Image: National Cancer Institute |
A
major challenge for cancer biologists is figuring out which among the hundreds
of genetic mutations found in a cancer cell are most important for driving the
cancer’s spread.
Using
a new technique called whole-genome profiling, Massachusetts Institute of
Technology (MIT) scientists have now pinpointed a gene that appears to drive
progression of small cell lung cancer, an aggressive form of lung cancer
accounting for about 15% of lung cancer cases.
The
gene, which the researchers found overexpressed in both mouse and human lung
tumors, could lead to new drug targets, says Alison Dooley, a recent PhD
recipient in the lab of Tyler Jacks, director of MIT’s David H. Koch Institute
for Integrative Cancer Research. Dooley is the lead author of a paper
describing the finding in Genes and Development.
Small
cell lung cancer kills about 95% of patients within five years of diagnosis;
scientists do not yet have a good understanding of which genes control it.

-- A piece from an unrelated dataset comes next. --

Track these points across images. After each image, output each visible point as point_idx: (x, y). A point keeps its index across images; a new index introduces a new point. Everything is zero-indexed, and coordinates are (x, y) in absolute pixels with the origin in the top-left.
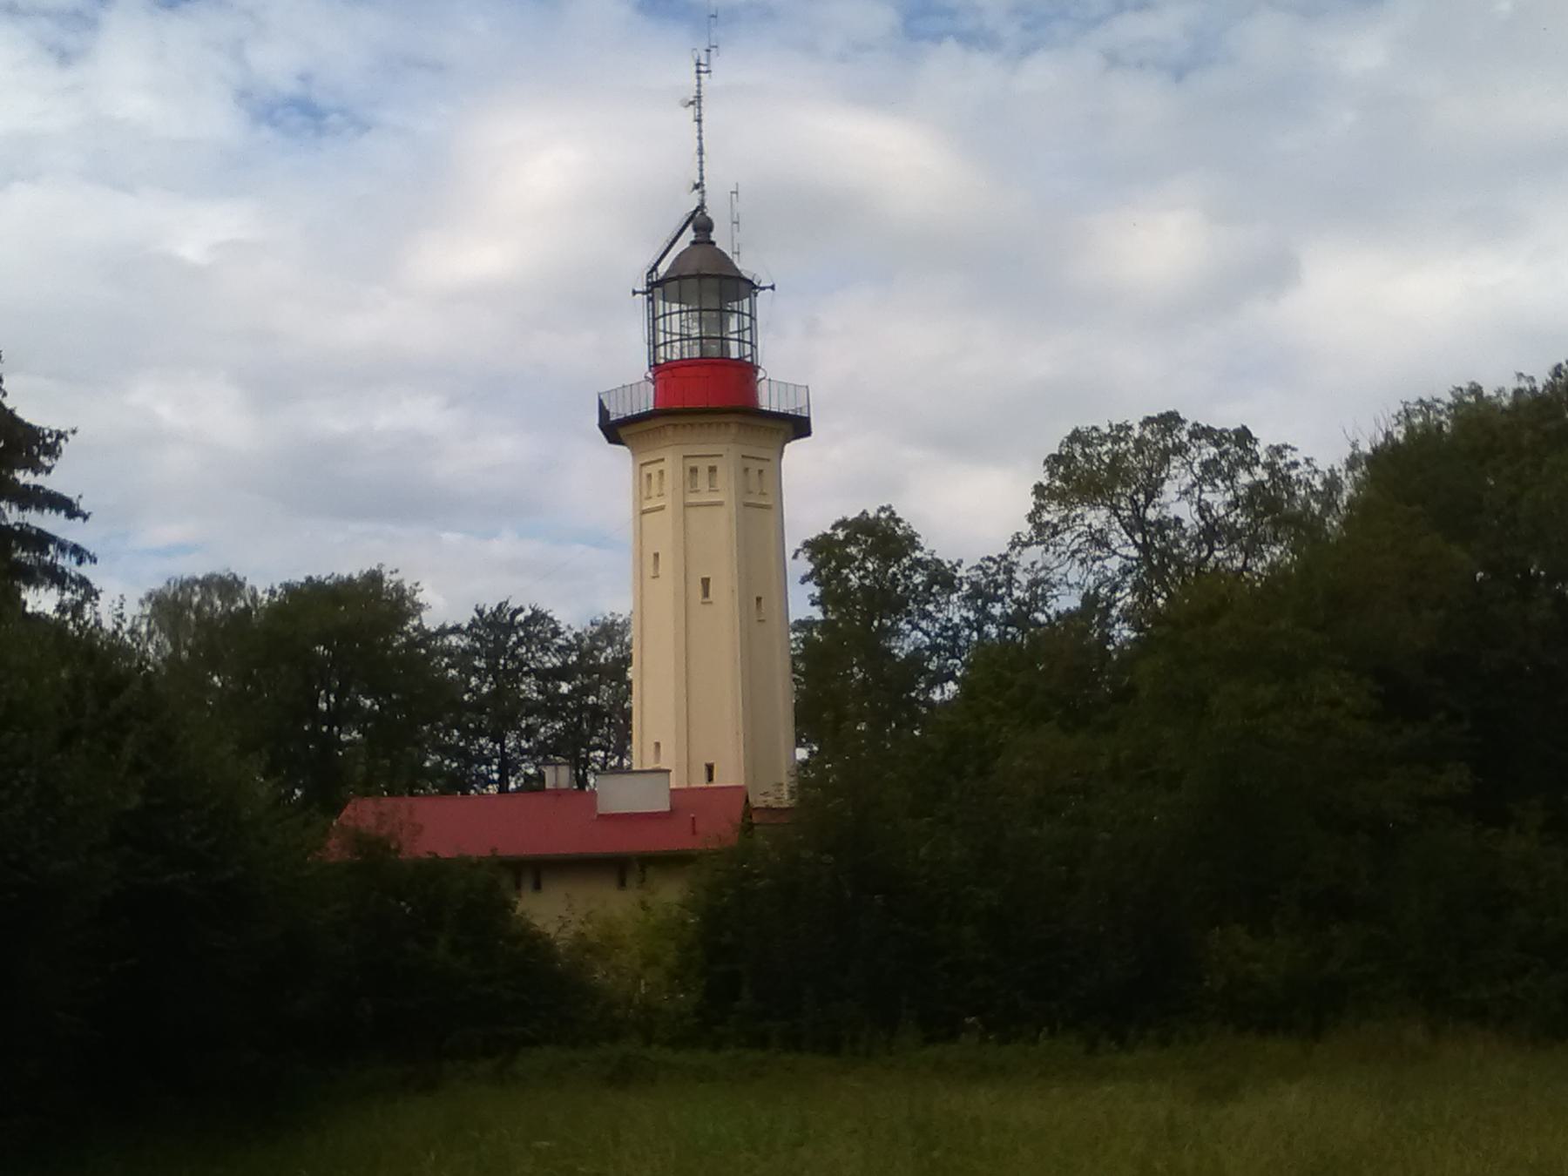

Dooley and her colleagues studied the disease’s progression using a strain of
mice, developed in the laboratory of Anton Berns at the Netherlands Cancer
Institute, that deletes two key tumor-suppressor genes, p53 and Rb.
“The
mouse model recapitulates what is seen in human disease. It develops very
aggressive lung tumors, which metastasize to sites where metastases are often
seen in humans,” such as the liver and adrenal glands, Dooley says.
This
kind of model allows scientists to follow the disease progression from
beginning to end, which can’t normally be done with humans because the
fast-spreading disease is often diagnosed very late. Using whole-genome
profiling, the researchers were able to identify sections of chromosomes that had
been duplicated or deleted in mice with cancer.
They
found extra copies of a few short stretches of DNA, including a segment of
chromosome 4 that turned out to include a single gene called Nuclear Factor I/B
(NFIB). This is the first time NFIB has been implicated in small cell lung
cancer, though it has been seen in a mouse study of prostate cancer. The gene’s
exact function is not known, but it is involved in the development of lung
cells.
Researchers
in Jacks’ lab collaborated with scientists in Matthew Meyerson’s lab at the
Dana-Farber Cancer Institute and the Broad Institute to analyze human cancer
cells, and found that NFIB is also amplified in human small cell lung tumors.
The
NFIB gene codes for a transcription factor, meaning it controls the expression
of other genes, so researchers in Jacks’ lab are now looking for the genes
controlled by NFIB. “If we find what genes NFIB is regulating, that could
provide new targets for small cell lung cancer therapy,” Dooley says.